BNL will distribute their last Newsletter in October 1998. The first RCSB newsletter will appear in January 1999 to correspond with the change in primary data flow to RCSB. This change will be fully documented in the newsletter and elsewhere. Details of all changes to data query and distribution will be reported in advance from both BNL and RCSB Web sites.
October 1998
- Gather information as specified above from BNL (received).
- Invite members of the community as participants in a workshop to be held December 12, 1998 to discuss the development of the database resource (done).
- Recruit beta testers of the query interface from various niches of the user community (in progress).
- Implement mirrors at NIST and Rutgers (done).
- Obtain CD-ROM subscription list from BNL (received).
- Send tape copies of the current PDB site to the NIST site.
November 1998
- Resolve licensing issues with NSF (in progress).
- Implement ftp site as ftp.rcsb.org (completed).
- Begin alpha testing of Phase I SearchLite (in progress).
- Draft mirror resource document.
December 1998
- Notify PDBSA class I and II license holders of impending changes and begin new license agreements (to be effective February 1, 1999).
- Notify all mirror sites of potential changes from BNL to RCSB style mirrors.
- Hold Database Resource Development Workshop on December 12, 1998.
- Begin Phase I SearchLite beta testing.
- Complete mirror resource document.
- Test archival tape backup operations at the NIST site.
January 1999
- Turn off gopher site at BNL.
- Release Phase I SearchLite.
- Begin Phase II alpha testing.
- Publish and distribute first RCSB newsletter.
- Notify all current PDB listserver subscribers of the new data flow and invite them to join the RCSB listserver.
- Obtain estimates of contents of archived paper and off-line computer media.
- Begin archival tape backup of the production RCSB site and of the Rutgers data and correspondence archive.
- Make plan for the installation of non-RCSB mirrors.
February 1999
- Begin Phase II beta testing
- On-site inspection of archived hardcopy materials at PDB.
March 1999
- Release Phase II query interface.
- Begin Phase III internal testing.
- Begin site preparation for archive materials at NIST.
April 1999
- Publish plans for January 2000 CD-ROM distribution.

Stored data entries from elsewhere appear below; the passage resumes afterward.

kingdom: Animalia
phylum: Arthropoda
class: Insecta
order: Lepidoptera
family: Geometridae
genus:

- First time stamped backup of RCSB preserved at NIST. Backups are preserved for each subsequent quarter.
July 1999
- Create a test CD-ROM distribution for evaluation.
September 1999
- Complete site preparations for archive at NIST.
- Do on-site preparation at BNL and organization of paper and off-line computer media and ship these materials to NIST.
- Create CD-ROM masters for January 2000 release.
- Tape copies of the PDB site at the end of the transition stored at the NIST site.